Similar to Toll-like receptors (TLR), proteins of the NLR family serve as intracellular pathogen sensors and regulators of immune responses. Invading bacteria such as those causing the plague, tularemia, and food poisoning are detected by NLRs. Some NLRs normally drive inflammatory responses when macrophages are infected by activating transcription factors such as NF-kB and MAPK as well as inducing production of inflammatory proteins like IL-1. They can also promote programmed cell death to help limit infection. Mutations within select NLRs are involved in a number of inflammatory diseases including Crohn’s Disease and Muckle-Wells Syndrome. One project currently seeks to understand NLR regulation. A second project considers a large protein, CIITA. Unlike other NLRs, CIITA is a transcription factor controlling expression of Major Histocompatibility Class (MHC) II genes. MHC II is absolutely critical to the normal functioning of both cellular and humoral immunity. Understandably, CIITA plays a role in multiple disease states ranging from arthritis and immunodeficiency to AIDS and cancer. Utilizing a wide array of molecular, cellular, biochemical, and animal based approaches we are advancing our understanding of the underlying molecular basis for how these proteins work in both health and disease. Previous students (depending on the project and the student’s skills/interest) have performed bioinformatics, cell culture, cloning, eukaryotic cell transfection, flow cytometry, gene expression assays, immunofluorescence microscopy, PCR, protein assays, and tumor growth/rejection studies. Undergraduate researchers will have the opportunity to interact with technical staff as well as postdoctoral and graduate students.

Canki Lab

Lab Website

Our laboratory focuses on translational research of HIV-1 pathogenesis and mechanisms of virus inhibition by novel class of natural small molecules.
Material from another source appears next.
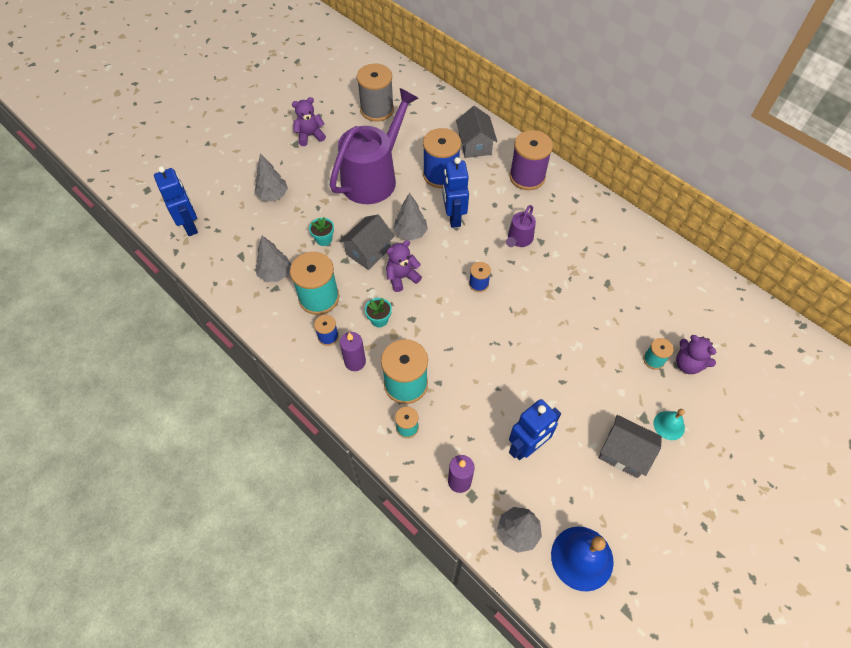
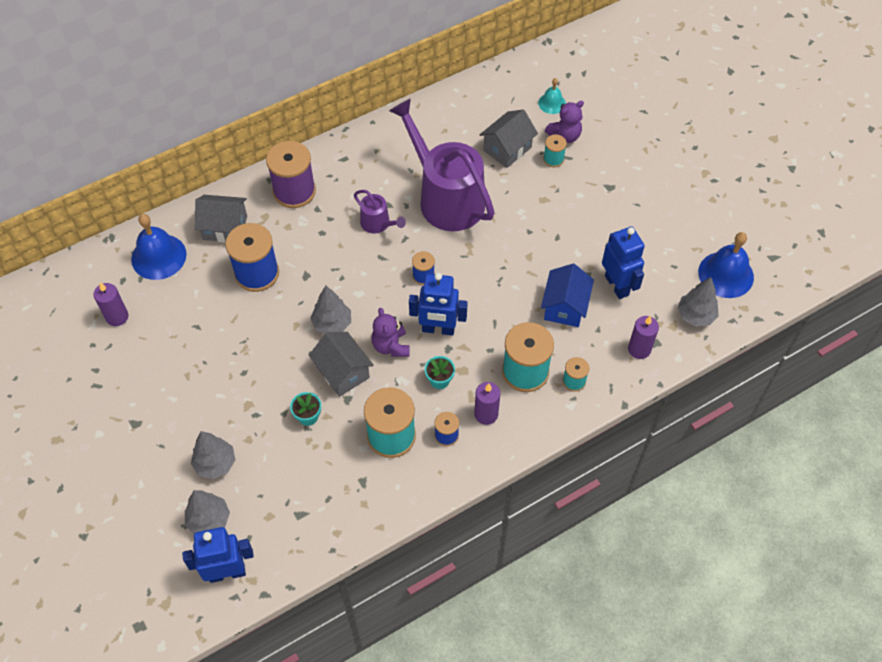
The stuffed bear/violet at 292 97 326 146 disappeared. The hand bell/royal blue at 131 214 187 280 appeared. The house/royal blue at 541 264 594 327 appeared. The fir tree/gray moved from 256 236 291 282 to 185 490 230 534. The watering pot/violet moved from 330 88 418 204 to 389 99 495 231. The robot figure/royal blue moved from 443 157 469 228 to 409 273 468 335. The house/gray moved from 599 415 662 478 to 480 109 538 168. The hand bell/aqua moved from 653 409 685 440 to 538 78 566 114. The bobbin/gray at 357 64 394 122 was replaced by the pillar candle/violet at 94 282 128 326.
We investigated a large number of natural products, and from Sargassum fusiforme we isolated and identified several new inhibitors that block virus during different stages of its replication life cycle. Palmitic acid, which binds to the CD4 receptor and blocks gp120-to-CD4 fusion and HIV-1 entry and infection, is being investigated in preclinical studies towards a microbicide application. Several other molecules are being studied to determine their activity and mechanisms of action.